South Carolina will not be offering health-care insurance via state exchanges, leaving residents to find coverage on their own or through federal exchanges. The ObamaCare nullification bill, H.3101 is up for Senate Special Order and must be heard by Thursday, May 6 at 5 p.m. ET, or it will be on the backburner until January.
State Senator Larry Martin, (R-Pickens), chairman of the Senate Judiciary Committee, says it’s entirely possible the bill will be heard and debated by the deadline, but doesn’t expect it to pass in its current form. The tax deduction for individuals will be based on the state’s tax rates, and would likely be between 3% and 5%, dependent on income.
“The problem I have with it, as a policy matter, is the idea to give someone a tax deduction [for] failing to follow the law…it is skirting the federal government,” Martin says. “I took an oath, and until [the law] is changed by Congress, we are stuck with it.”
States can choose to opt out of certain aspects of the health-care reform. So far, 34 states have decided not to create state-run health-care exchanges.
State Sen. Kevin Bryant, (R-Anderson), has high hopes the H.3101 will pass, and claims the federal government overstepped its constitutional authority with the Affordable Care Act.
Henry Aaron, Bruce and Virginia MacLaury senior fellow at the Brookings Institution, says that Congress enacts laws, and that until opponents of the ACA are able to elect enough members to Congress to repeal the law, everyone should obey it.
Aaron also says that individuals who choose not to purchase coverage, would only be harming themselves when it comes to taxes.
“If South Carolina residents fail to enroll in insurance for which they are eligible, South Carolina residents will still have to pay federal taxes to support subsidies paid to residents of other states where enrollment will proceed, while they fail to avail themselves of subsidies to which they are entitled,” Aaron says. “No elected official would came right out and explain that this is the policy that he or she endorses, but that would be the effect of this proposal should it become law.”

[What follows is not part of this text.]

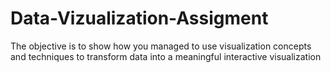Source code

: # Data-Vizualization-Assigment
The objective is to show how you managed to use visualization concepts and techniques to transform data into a meaningful interactive visualization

The fiscal impact of South Carolina’s tax deduction proposal would cost the state between $2 million and $3 million a year, according to Martin, which is tolerable within the budget. But it’s not the price tag he takes issue with.
“It’s negligible,” he says of the cost. “I am not comfortable supporting something like that, to provide an incentive in a state tax deduction to fail to comply with federal law. As a policy matter, it’s a slippery slope.”